The problem with idealism is that it tends to disregard a little thing we call 'reality'. Now idealistically we would like reality to correlate with our idealism. But it doesnt. So what do we do? We do what OP does and construct arguments for an utopian society. We all do this. I would even argue that this is a good thing. That idealism is a good thing.
I want the world to be a better place. We all do. Most of us atleast. But whats a better world? Is my ideas about a better world the same as yours? Or everyone elses? So it becomes a problem of definition. Who has the power to define the ideal society? This is where it gets ugly because no one should have that power. I define myself. Thats the freedom we should encourage atleast. The freedom to define ourself and our goals in life. Dont let the government do that job for you.
So the problem here is when the idealism turns into ideology. I can think that my definition of an ideal world should be the norm, but hows that going to deal with reality? Reality being the sum of all people and their own definitions. Am i going to force my opinion through? Is that ideal? Forcing people in living in a certain way is never a good start and it becomes horrific if the enforcer is the government itself. And im not talking about laws of justice (we need those) but laws that would support a certain ideology.
To talk about the particular means of your outline: Reading through the requirements im thinking that you would be a good parent. But a politician, not so much. I agree with your thoughts about parenthood and how we should view life throught reason, knowledge and with the playfullness and curiosness of children. Beatiful. And even though this idea that you have will "solve all of society's 'dirty' problems" might be true. It is a utopia. People dont have those admirable ideas that you have. Or they are to poor and starving to have ideas other than ideas about survival.
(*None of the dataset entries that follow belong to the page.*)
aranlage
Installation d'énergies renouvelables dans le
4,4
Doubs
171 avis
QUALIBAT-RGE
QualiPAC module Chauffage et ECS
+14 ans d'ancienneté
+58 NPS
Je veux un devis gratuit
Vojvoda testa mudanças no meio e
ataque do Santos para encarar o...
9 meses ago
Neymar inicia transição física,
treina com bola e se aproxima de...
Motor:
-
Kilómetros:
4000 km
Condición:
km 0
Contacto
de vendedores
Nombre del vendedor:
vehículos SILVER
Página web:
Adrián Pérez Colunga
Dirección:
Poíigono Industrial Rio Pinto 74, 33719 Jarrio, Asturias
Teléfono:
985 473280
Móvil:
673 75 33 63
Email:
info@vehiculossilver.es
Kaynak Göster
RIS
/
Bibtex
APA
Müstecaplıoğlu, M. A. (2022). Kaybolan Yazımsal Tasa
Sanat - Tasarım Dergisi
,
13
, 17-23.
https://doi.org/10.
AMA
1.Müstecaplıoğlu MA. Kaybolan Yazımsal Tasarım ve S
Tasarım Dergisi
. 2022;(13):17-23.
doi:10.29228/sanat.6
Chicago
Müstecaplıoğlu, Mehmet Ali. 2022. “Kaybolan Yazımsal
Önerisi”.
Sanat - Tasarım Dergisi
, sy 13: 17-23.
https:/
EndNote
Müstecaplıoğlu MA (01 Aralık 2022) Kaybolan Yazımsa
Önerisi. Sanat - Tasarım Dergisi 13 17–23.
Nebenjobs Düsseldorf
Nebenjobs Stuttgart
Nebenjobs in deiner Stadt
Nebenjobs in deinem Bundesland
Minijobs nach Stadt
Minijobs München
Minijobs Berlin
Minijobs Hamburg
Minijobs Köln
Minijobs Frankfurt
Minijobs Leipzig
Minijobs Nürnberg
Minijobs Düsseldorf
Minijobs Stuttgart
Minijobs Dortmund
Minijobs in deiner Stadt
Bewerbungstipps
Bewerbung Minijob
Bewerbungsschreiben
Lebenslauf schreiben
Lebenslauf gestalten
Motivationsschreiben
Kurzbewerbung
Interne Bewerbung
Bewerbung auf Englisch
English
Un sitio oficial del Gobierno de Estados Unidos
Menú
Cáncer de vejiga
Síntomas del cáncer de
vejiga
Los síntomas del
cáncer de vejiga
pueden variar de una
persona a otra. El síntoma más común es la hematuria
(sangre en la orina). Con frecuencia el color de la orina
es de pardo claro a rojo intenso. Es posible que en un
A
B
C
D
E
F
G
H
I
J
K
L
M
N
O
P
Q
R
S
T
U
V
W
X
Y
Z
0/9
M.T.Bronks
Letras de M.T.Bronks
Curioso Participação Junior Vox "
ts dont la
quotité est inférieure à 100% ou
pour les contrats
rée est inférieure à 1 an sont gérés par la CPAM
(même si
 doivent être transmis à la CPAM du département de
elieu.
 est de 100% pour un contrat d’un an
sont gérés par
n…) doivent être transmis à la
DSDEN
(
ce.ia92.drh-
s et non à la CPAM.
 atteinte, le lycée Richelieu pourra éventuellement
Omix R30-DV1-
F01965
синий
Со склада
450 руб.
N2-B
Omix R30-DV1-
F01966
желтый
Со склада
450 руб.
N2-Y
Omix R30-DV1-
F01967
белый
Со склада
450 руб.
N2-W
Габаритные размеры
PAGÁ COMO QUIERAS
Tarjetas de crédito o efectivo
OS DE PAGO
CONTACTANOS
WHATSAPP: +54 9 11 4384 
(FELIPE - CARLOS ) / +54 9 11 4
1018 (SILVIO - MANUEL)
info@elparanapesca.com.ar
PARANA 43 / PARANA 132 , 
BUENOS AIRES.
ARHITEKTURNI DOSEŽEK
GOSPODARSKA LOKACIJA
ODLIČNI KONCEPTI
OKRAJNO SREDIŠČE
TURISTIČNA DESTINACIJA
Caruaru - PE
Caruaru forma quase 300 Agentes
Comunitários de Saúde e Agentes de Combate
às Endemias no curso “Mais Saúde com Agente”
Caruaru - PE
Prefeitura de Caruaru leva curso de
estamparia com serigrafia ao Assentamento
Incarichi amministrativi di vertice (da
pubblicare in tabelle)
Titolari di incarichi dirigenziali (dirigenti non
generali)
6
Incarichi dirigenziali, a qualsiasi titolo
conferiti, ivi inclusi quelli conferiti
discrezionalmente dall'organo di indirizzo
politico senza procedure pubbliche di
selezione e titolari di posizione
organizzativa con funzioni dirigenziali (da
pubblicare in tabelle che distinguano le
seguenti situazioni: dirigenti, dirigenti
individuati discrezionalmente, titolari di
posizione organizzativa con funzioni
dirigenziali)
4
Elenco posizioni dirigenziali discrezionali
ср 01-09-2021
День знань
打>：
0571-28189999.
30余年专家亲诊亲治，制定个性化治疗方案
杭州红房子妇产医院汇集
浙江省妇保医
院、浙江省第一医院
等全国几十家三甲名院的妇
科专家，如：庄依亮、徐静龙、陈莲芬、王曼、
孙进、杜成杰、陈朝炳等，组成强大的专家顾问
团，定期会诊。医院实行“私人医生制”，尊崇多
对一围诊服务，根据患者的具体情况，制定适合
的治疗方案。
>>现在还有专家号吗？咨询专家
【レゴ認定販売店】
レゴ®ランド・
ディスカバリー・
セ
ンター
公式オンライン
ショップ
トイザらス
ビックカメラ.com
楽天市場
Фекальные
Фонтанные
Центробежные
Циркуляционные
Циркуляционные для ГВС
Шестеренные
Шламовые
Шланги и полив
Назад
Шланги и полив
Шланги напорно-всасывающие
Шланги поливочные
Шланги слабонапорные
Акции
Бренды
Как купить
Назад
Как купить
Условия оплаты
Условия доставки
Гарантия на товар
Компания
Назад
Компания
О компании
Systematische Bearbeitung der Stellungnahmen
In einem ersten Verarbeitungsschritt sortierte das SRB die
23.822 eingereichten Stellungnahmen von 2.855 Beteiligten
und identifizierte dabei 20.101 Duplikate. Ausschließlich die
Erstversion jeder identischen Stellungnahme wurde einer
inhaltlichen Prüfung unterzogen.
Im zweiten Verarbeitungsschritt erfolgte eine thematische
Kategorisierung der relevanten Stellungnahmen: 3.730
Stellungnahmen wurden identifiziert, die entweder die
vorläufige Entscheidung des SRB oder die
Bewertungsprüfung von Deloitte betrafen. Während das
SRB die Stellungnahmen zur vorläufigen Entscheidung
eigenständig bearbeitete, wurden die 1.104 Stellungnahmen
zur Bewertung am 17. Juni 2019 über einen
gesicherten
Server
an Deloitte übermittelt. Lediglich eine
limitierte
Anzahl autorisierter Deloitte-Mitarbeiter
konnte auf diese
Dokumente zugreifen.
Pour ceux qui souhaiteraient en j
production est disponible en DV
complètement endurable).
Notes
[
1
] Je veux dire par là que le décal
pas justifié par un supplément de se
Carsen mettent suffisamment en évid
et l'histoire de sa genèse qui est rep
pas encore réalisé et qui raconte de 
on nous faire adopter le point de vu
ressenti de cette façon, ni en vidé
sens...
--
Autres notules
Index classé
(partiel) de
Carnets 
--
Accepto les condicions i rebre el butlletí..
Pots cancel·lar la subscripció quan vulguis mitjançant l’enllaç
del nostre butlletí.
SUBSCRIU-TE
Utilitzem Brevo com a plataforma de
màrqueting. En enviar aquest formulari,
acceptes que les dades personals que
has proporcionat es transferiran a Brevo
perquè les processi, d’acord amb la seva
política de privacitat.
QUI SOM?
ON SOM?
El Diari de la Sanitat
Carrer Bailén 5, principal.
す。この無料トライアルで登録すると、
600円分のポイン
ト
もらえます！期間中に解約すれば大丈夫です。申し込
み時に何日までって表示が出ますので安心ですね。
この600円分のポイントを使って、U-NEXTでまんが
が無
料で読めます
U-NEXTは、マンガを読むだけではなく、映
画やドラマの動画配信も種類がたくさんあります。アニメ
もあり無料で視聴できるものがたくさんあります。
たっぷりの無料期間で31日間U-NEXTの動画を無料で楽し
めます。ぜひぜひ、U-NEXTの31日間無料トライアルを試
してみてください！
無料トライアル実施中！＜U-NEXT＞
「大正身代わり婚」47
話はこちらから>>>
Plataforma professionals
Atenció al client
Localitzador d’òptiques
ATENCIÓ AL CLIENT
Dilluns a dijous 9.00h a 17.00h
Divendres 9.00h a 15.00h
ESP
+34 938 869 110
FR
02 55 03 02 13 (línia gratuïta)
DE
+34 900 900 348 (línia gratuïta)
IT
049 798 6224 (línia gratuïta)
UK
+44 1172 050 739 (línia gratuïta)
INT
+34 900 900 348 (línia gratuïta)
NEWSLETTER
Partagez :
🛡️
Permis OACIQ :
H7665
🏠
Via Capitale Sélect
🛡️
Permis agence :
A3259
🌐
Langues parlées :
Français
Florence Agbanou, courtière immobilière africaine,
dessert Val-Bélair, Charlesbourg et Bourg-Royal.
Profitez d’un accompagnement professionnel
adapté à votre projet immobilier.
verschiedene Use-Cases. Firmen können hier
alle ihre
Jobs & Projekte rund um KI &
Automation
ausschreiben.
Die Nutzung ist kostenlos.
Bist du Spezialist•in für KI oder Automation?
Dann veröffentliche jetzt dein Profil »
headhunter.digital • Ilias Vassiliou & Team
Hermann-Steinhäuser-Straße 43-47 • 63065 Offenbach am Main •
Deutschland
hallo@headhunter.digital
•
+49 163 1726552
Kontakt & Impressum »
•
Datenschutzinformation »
The world, I guess, is somewhat complex. And you cant force humans into doing what you want, even if you are highly certain its for their best. Because humans are much like animals, lets say dogs. And if you push a dog into a corner, its going to bite you. Or submit to you and bite anyone stranger. So lets not treat humans as dogs. Lets treat humans as the reasonable creatures that we are. Enlightment instead of enforcement. And to educate, anyone can to that. Thats not only happening in the classroom.
Its really, I feel, about we as individuals can do. You cant change the world, but you can do your part. Is there a problem in your local community? Join in with others and try to solve it. And thats where idealism becomes a good thing. When it changes your life. And thats where it really starts and ends.